3 July 2006: Dragon Quest Turns 20.0983

I discovered something shocking a few days ago: Dragon Quest turned 20 at the end of May, and no one around here bothered to mark the occasion. There have been a few years where everyone forgot to wish me a happy birthday (like this year, when my coworkers took someone who shares my birthday to lunch but didn't so much as give me a paper hat), so I know what it must feel like for Dragon Quest. All its so-called "friends" totally blowing it off on such an important occasion.

Yeah, so, sorry about that, DQ. Here's a slightly stale cupcake with a lonely little candle in it.

I don't know that I can really call myself a DQ fan, to be honest. I've only had the patience to play through two games in the series -- the original and the import version of Rocket Slime. (Which is totally great, by the way.) Still, I did enjoy the series' NES debut, even if it was pretty primitive-looking back in the day.
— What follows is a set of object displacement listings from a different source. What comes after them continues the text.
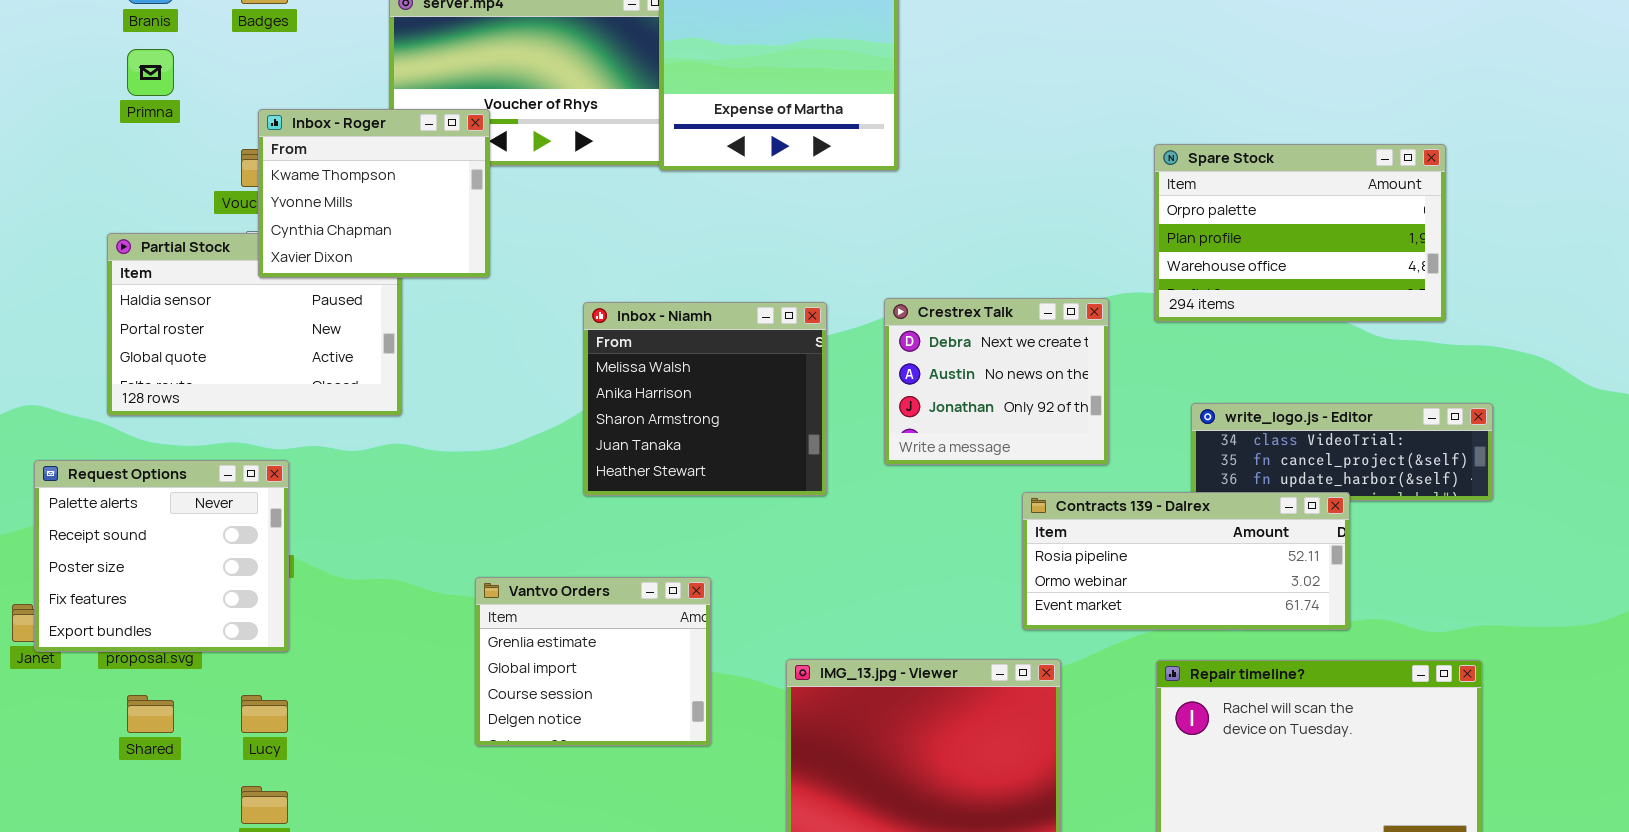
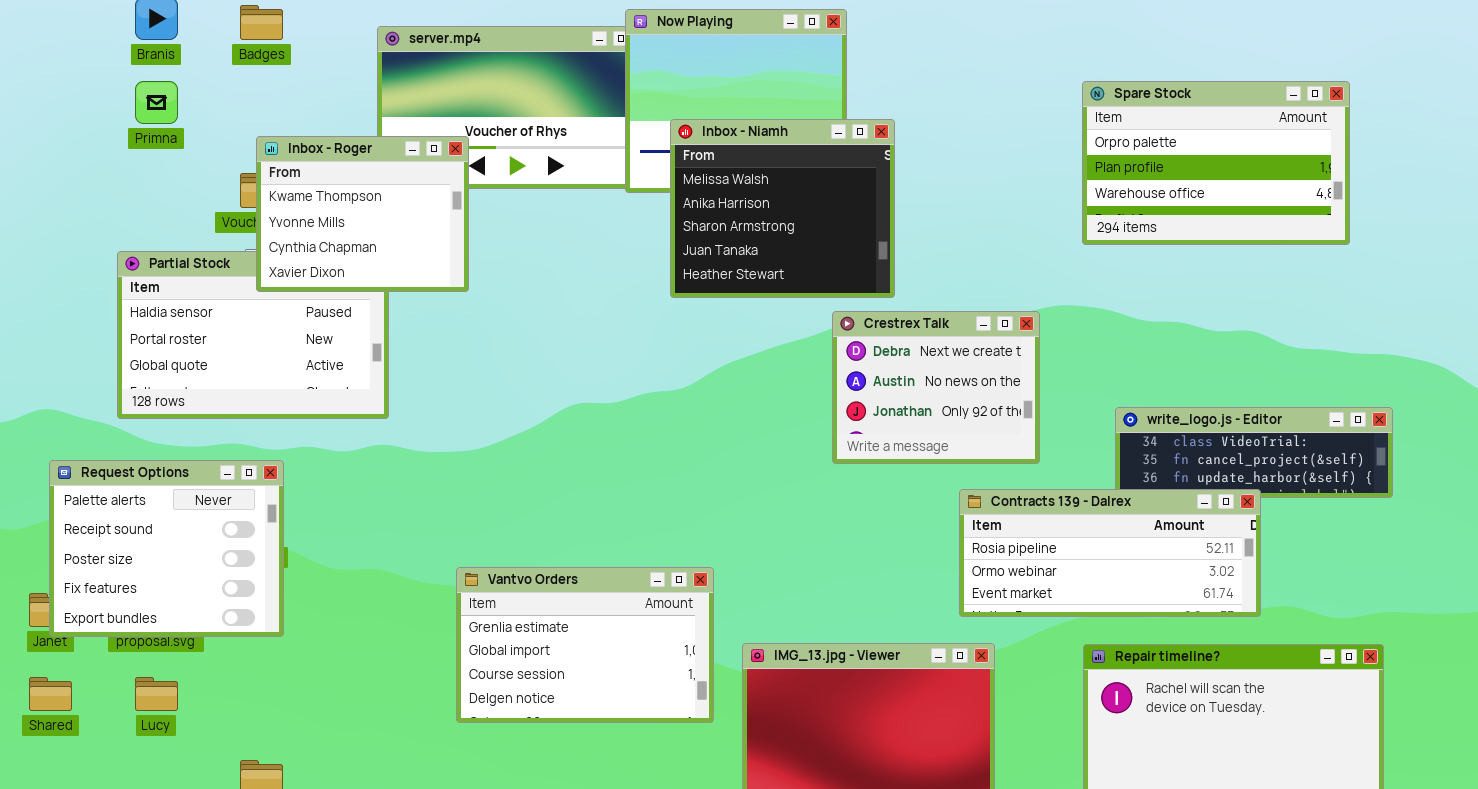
Spare Stock: [1154,144,1446,322] -> [1082,81,1350,245], moved
Inbox - Niamh: [583,302,827,496] -> [670,119,895,298], moved
Vantvo Orders: [475,577,711,746] -> [456,567,714,723], resized
Shared: [127,695,174,733] -> [29,677,72,711], moved
Lucy: [241,695,288,733] -> [135,677,178,711], moved

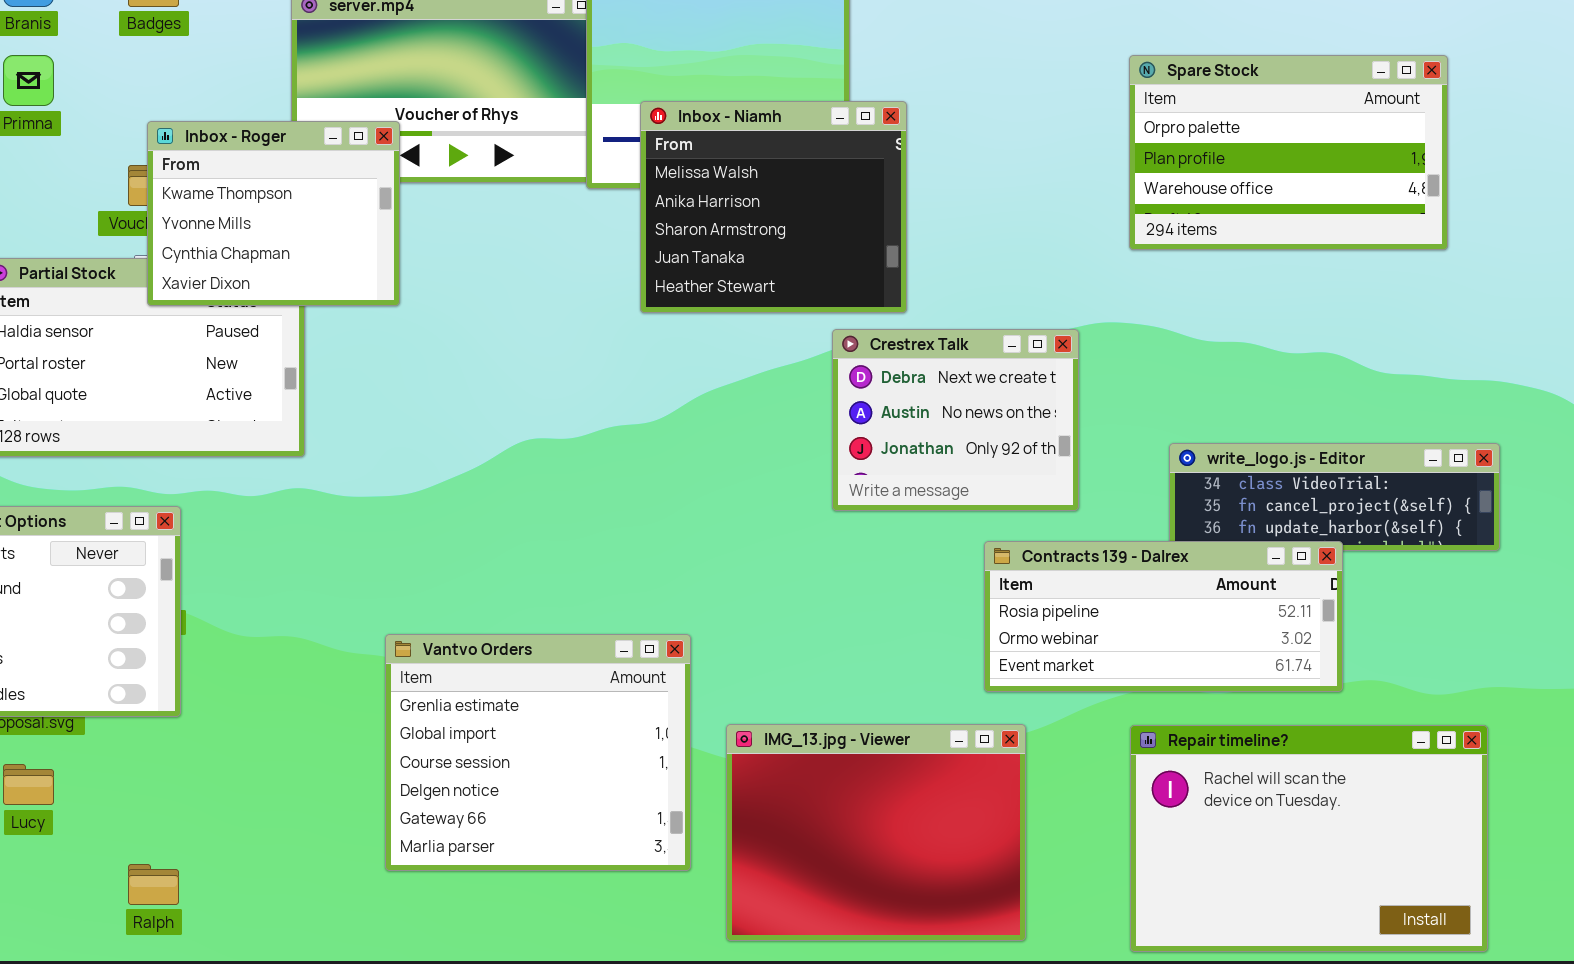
Vantvo Orders: [456,567,714,723] -> [385,634,691,871], resized

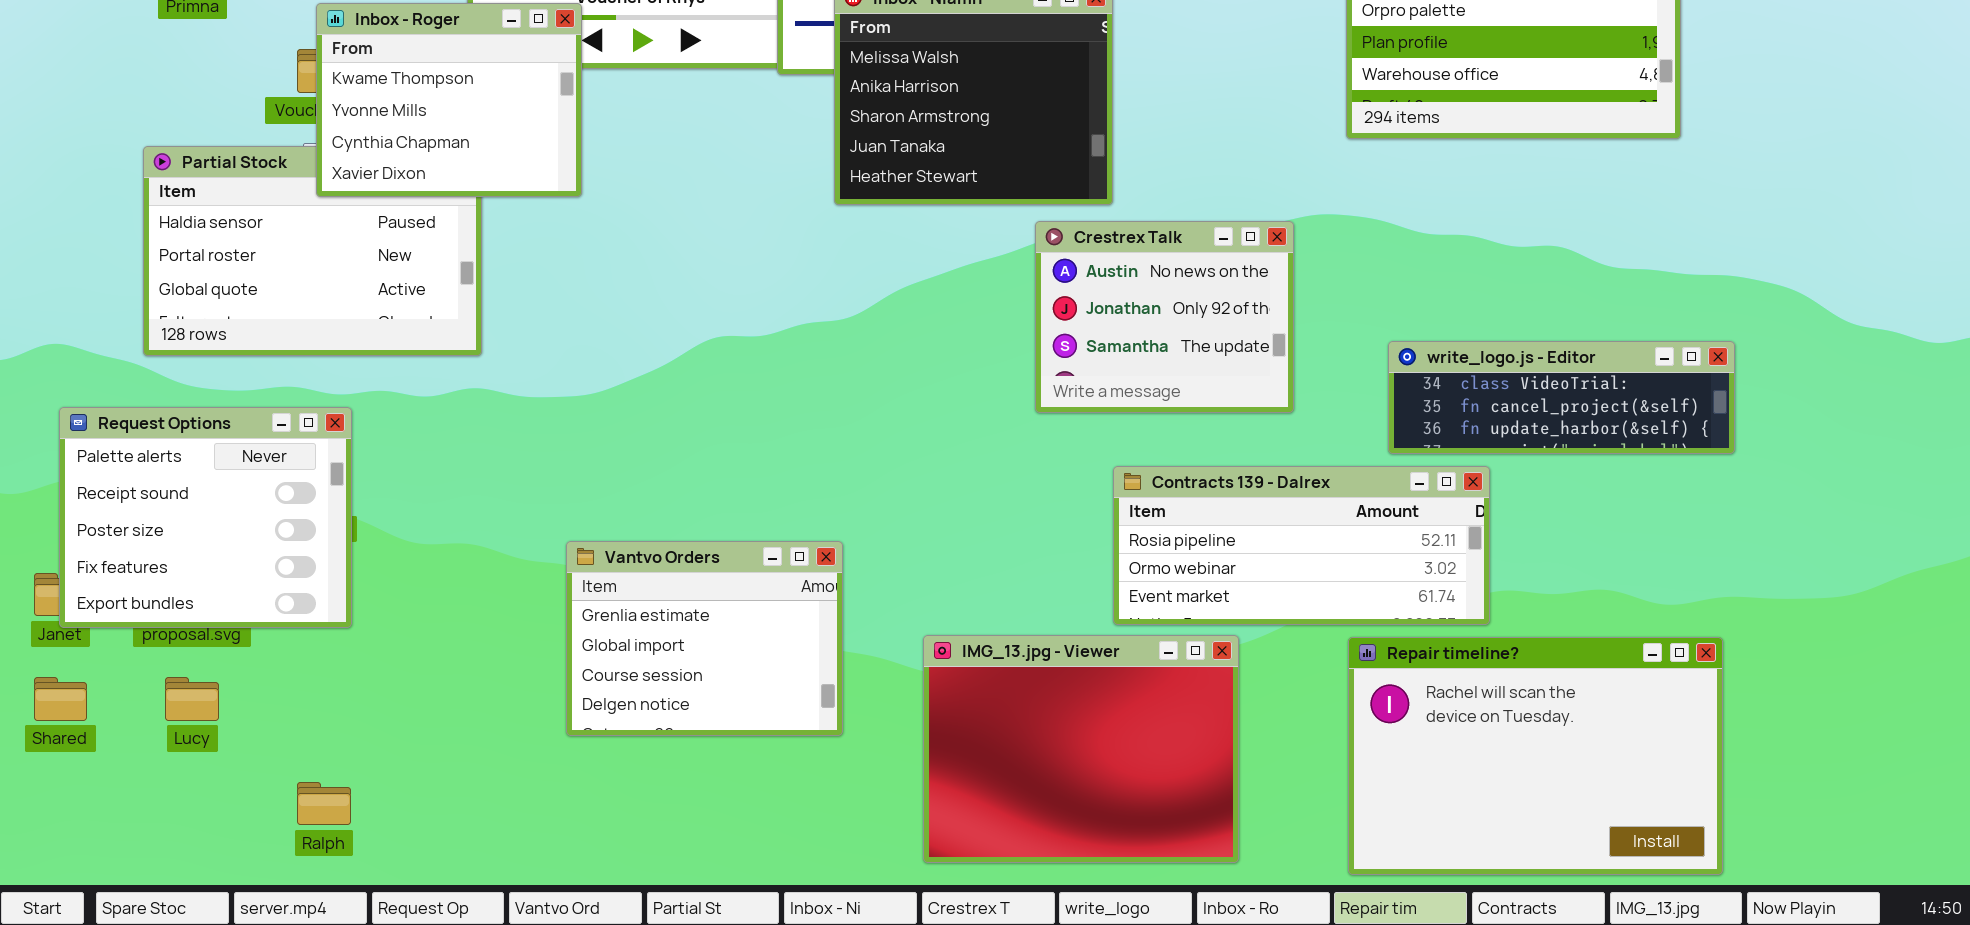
Crestrex Talk: [832,329,1079,511] -> [1035,221,1294,413], scrolled down 1 row
Contracts 139 - Dalrex: [984,541,1343,692] -> [1113,466,1490,625], moved
Vantvo Orders: [385,634,691,871] -> [566,541,843,736], resized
Nintendo of America clearly had a lot of confidence in Dragon Quest (called Dragon Warrior at the time for what are now apparently immaterial legal issues). And certainly there was reason to hope it would be a legitimate phenom for America's big-nosed, fat-assed gaijin, given its multi-million success overseas and the series' legendary ability to bring Japan's productivity to its knees on launch day. So the company produced a huge number of cartridges, gushed endlessly about the game in the pages of Nintendo Power, and waited for the sales to rack up.

Evidently those massive sales never quite came to fruition, since Nintendo was handing out free copies of the game to anyone who bought a $20 magazine subscription just a year later. Economist Alfred Marshall just emailed to tell me that this is not the treatment normally afforded a high-demand $50 product.

It's easy to see why Dragon Warrior was something less than a chart-topper. There's the small matter of it arriving over here a good three and a half years after its Japanese debut. That's quite a long time in terms of console life -- for comparison in PS2 terms, that's the difference between Evergrace and God of War. When Dragon Quest arrived in mid-1986, everything on NES was kind of ugly-looking and bloopy-sounding; by 1989, the system was reaching its heyday and Alefgard's sad little tile sets were maybe a little too unimpressive next to, say, Ninja Gaiden and .

Dragon Quest also had the built-in advantage of artwork by rising manga star Akira Toriyama, who created some of the only non-annoying artwork of his entire life for the game. His takes on standard fantasy enemies like skeletons and slimes and drakes were charming and lent the game a dash of color and whimsy. However, Toriyama was, well, nobody in the U.S. at the time, and Nintendo carefully discarded all of his cartoonish packaging artwork in favor of generic knights-and-dragons crap. (Although his DW work did fare better than his DragonBall game. Or should I say, Dragon Power.)

Dragon Warrior was simply a weird fit for the American NES market. PC RPG fanatics were enjoying real versions of Ultima (rather than the NES's sad Pony Canyon conversions) and many had moved on to SSI Gold Box RPGs. In comparison, Alefgard was a tiny kingdom with a paltry dozen different foes to battle via a stultifyingly limited one-man battle system. It was the epitome of fight-fight-heal-fight design.

Meanwhile, most console gamers had little interest in a game with no action to speak of. DW required reading, and there was no graphic killin' at all. Practically un-American, I should say.

Nevertheless, I was suckered in by Nintendo Power's effusive hype. "RPGs are the future," it gushed. (Although as a young disciple of Larry Hama's G.I. Joe, I was temporarily confused by the notion of rocket-propelled grenades as videogames.)

So I swallowed the hype, grabbed a copy and rescued the princess. But zounds! Saving the princess was only the beginning of this quest. Eat that, Super Mario Bros.!

Yeah, so I was easily impressed. And I gushed to my friends about it. And over the course of a few days, I slogged through the adventure, explored every corner of the kingdom, found the various doodads and widgets, and defeated the DragonLord.

(But only after agreeing to rule the world with him and finding the true meaning of Worst Ending.)

Stupidly, I completely blew off the sequels -- the concept of a multi-character party sounded much too complex for my nascent RPG tastes. Right, OK, not the best decision I've made. And these days, who has time for a 100 hours of random battles? So the Dragon Quest series remains one of those things that is a fine idea in my mind... and something I don't really feel like messing with in reality.

That's still a pretty decent legacy, since there aren't a lot of ongoing series that strike me as good ideas.

I guess that's not much of a birthday card, though. "Happy birthday -- you don't completely suck."